Chasing an ambition as big as stardom can be quite the challenge, and if there’s anyone that knows this from a personal standpoint, it’s singer/songwriter and longtime bluegrass player James Reams, star of the new documentary Like a Flowing River: A Bluegrass Passage. In more ways than one, Like a Flowing River: A Bluegrass Passage is everything its title would have us believe it to be and more, encompassing the story of Reams’ life while also unfurling a narrative about a classic American genre as it could only be seen through the lens of an independent artist. It’s a fine documentary film and, in short, something bluegrass buffs really need to see for themselves.
Right off the bat, it’s obvious that the most important influence in the whole of Reams’ career hasn’t come from another player within the industry or even a concept within the bluegrass aesthetic, but instead from the great love he shared with his soulmate Tina Aridas. Interspersed with the story of his professional conquests, Like a Flowing River takes us into the romantic relationship that gave life to so many of the lyrical notions and melodic bursts of catharsis that would later make his music with acts like The Barnstormers so hard for fans to put down.
There’s a lot of jamming to be enjoyed in this film, but it never takes center stage ahead of the dialogue we get from Reams himself (not to mention what feels like scores of bluegrass musicians, DJs and insiders giving their two cents on his career). The appeal of the soundtrack transcends the placement of the songs with specific scenes not because of the directing style but through the way in which one melody seems to flow into the next, with the only real distinctive linchpin in the narrative coming to us through Reams’ frame by frame commentary.
The Kentucky Songbird and 25 years of Barnstormin’ – “Like A Flowing River : A Bluegrass Passage,” tells the story of James Reams who burst onto the bluegras…
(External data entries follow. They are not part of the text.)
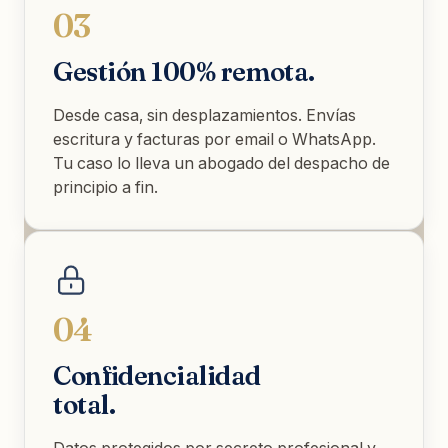
03
Gestión 100% remota.
Desde casa, sin desplazamientos. Envías
escritura y facturas por email o WhatsApp.
Tu caso lo lleva un abogado del despacho de
principio a fin.
04
Confidencialidad
total.
Datos protegidos por secreto profesional y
I really like the anti-rigid approach taken to the directing style in this documentary, and I think that it allows for the music to impart a lot of the mood to us in moments that are clearly too profoundly personal for the man of the hour to discuss in any greater detail. Through a vocal cord-paralyzing surgery, tackling the tough issue of contemporary coal mining through his lyricism and even losing Aridas to cancer in 2011, the harmonies in the backdrop seem to resonate with the individual expressions we get from Reams in his interview, which is something I haven’t seen as much out of films centering on similarly-successful artists in country and folk music lately.
James Reams might not be a household name outside of the bluegrass underground that has given his life so much meaning in the past two and a half decades, but in Like a Flowing River: A Bluegrass Passage, he shines like the star he has always meant to be. This is definitely a documentary film that is worth getting Prime Video to see this fall, and I honestly doubt I’m going to be the only music critic to say so.